St. Thomas’s work covers an enormous array of issues, from sweeping metaphysical claims to minor, everyday ethical concerns. The intellectual tradition to which he contributed has the consistency and flexibility to extend itself to an enormous range of civilizations, cultures and historical periods; it is substantive without being reactionary. At the same time, it is humanizing. It can exult in the wisdom of noble pagans without denying either God’s authority or man’s supernatural destiny. By weaving natural human virtues into a larger story about God’s creation and redemption of souls, Christian philosophy is able to subordinate human beings to God without in any way dimming the splendor of their own manifest goodness.
Islam never successfully achieved that kind of synthesis. The Aristotelian Averroes was banished from Islamic Iberia for much of his later life, owing to suspicion about the possibly seditious nature of his thought. Meanwhile, the theologian al-Ghazali levied scathing criticisms against the Hellenistic schools of the Islamic world, and was so successful that a Hellenistic synthesis was never again seriously attempted by Muslim scholars. Al-Ghazali ultimately became one of the most important figures in Islamic thought. Obviously this is not a monolith, but lacking the broad and deep foundation that the Christian tradition enjoys, Islam’s responses to modernity have been more obviously reactionary. It is difficult for Muslims to distance their spirituality from a very specific moral and political vision, which has potentially dire ramifications for adherents to the faith who must live in the modern world.

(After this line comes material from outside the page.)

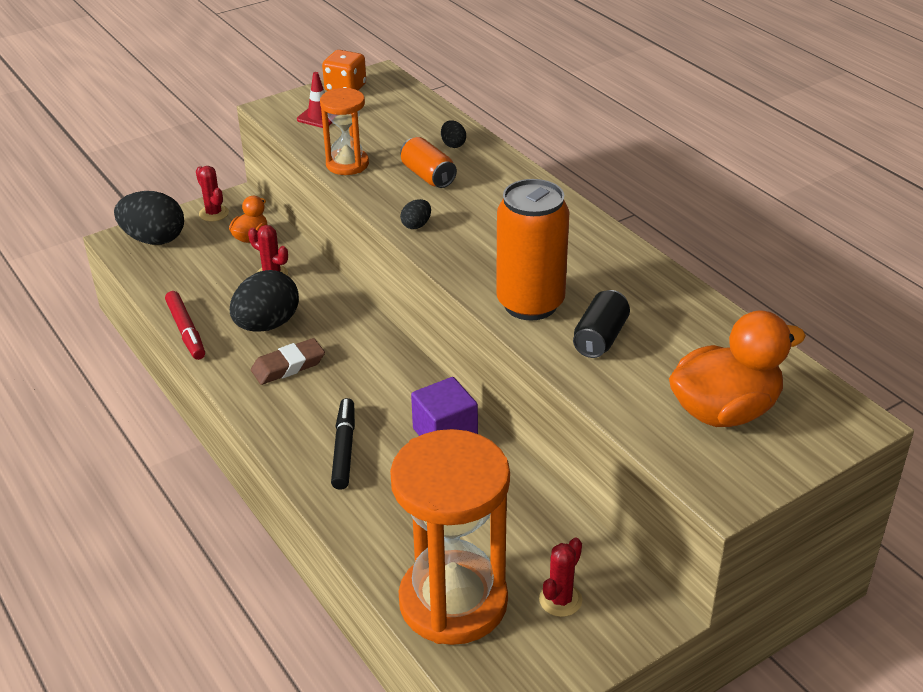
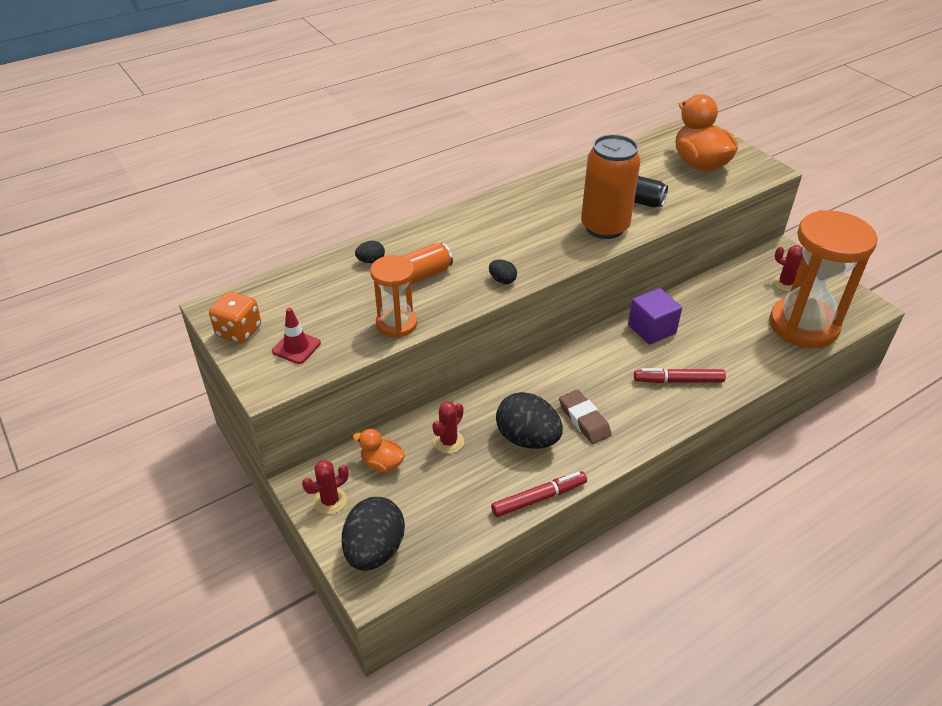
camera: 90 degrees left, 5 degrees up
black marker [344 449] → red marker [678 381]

The problems that modern Muslims face are relevantly similar to those confronted by Christians and all people of faith. We see widespread alienation, a loss of meaning in human life, and a widespread breakdown of religious and traditional mores in the wake of an aggressive secular culture. But even as we admire, for example, Muslim parents who successfully persuade their children to resist the demands of a secular culture, we should note the extent to which Muslim cultures sanction the use of fear and even torture to ensure that citizens continue to profess the faith and comply with detailed codes of behavior.

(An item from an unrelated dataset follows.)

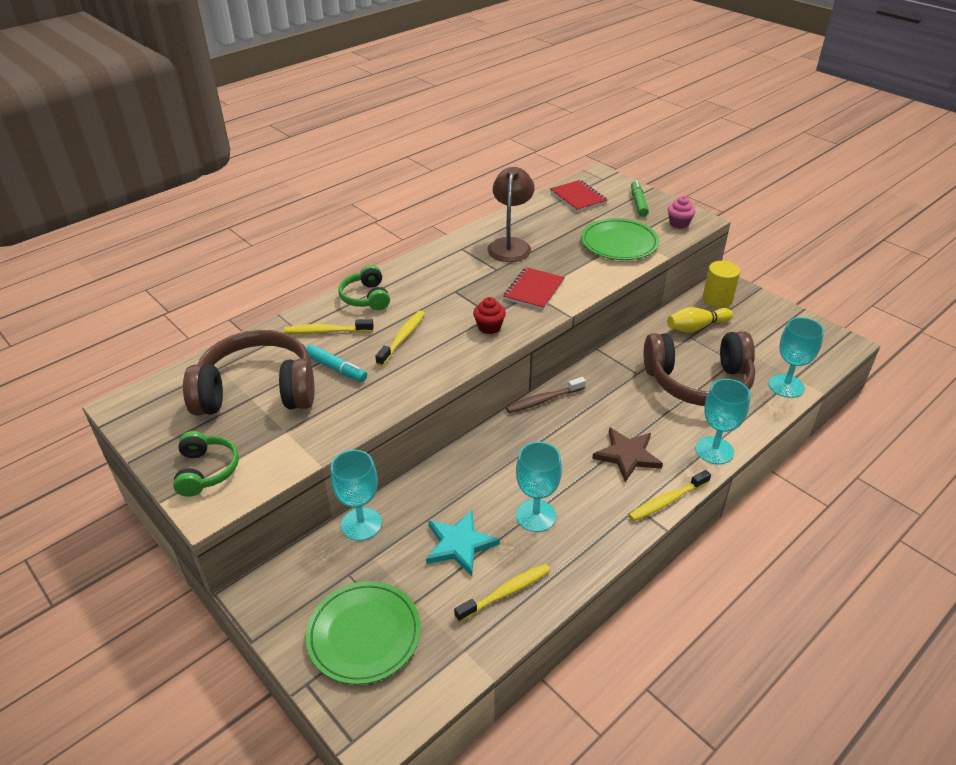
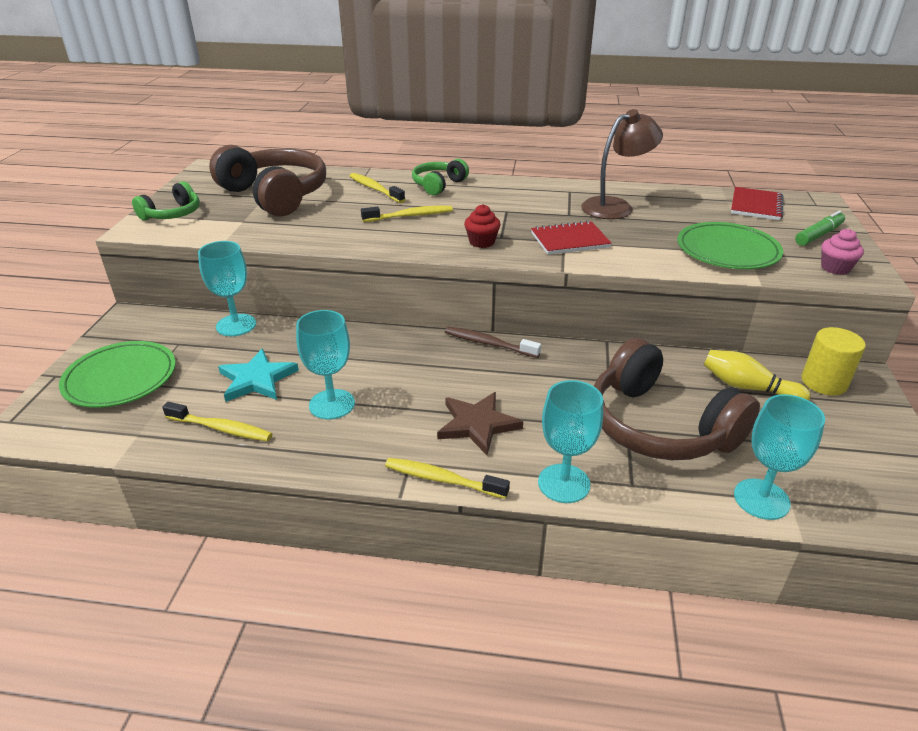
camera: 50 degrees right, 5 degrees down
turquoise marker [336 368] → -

Such methods can sometimes be effective, especially in the short term. But maintaining a religious regime through fear and threat of violence is obviously incompatible with human dignity. And, given the magnitude of the secular threat, it seems likely that the tactics required to force citizens into compliance with Islamic law will over time become even more horrifying. These trends are arguably already emerging, as depraved organizations like al-Qaeda are eclipsed by even-more-barbaric organizations like ISIS.
Certainly, Christians should be intensely concerned about the extent to which their own children are informed by traditional beliefs, especially those to do with sexual mores. We should be eager to continue the work (already well underway in Catholic social teaching and related movements) to articulate cogent, ethical responses to the moral and spiritual problems of contemporary culture. And again, we might at times find it appropriate and expedient to join with Muslim neighbors and friends in pursuit of specific social or political objectives. As American Catholics, we should respect the integrity and religious freedom of all our fellow citizens, including Muslims.
We should not, however, expect the Islamic world to take the lead in answering the threat of secularism. For that, we must dig deeper into the manifold resources of our own tradition, hoping to recover a virtue-rich culture that celebrates human dignity and freedom, promoting the thriving not only of Christians, but of all human beings.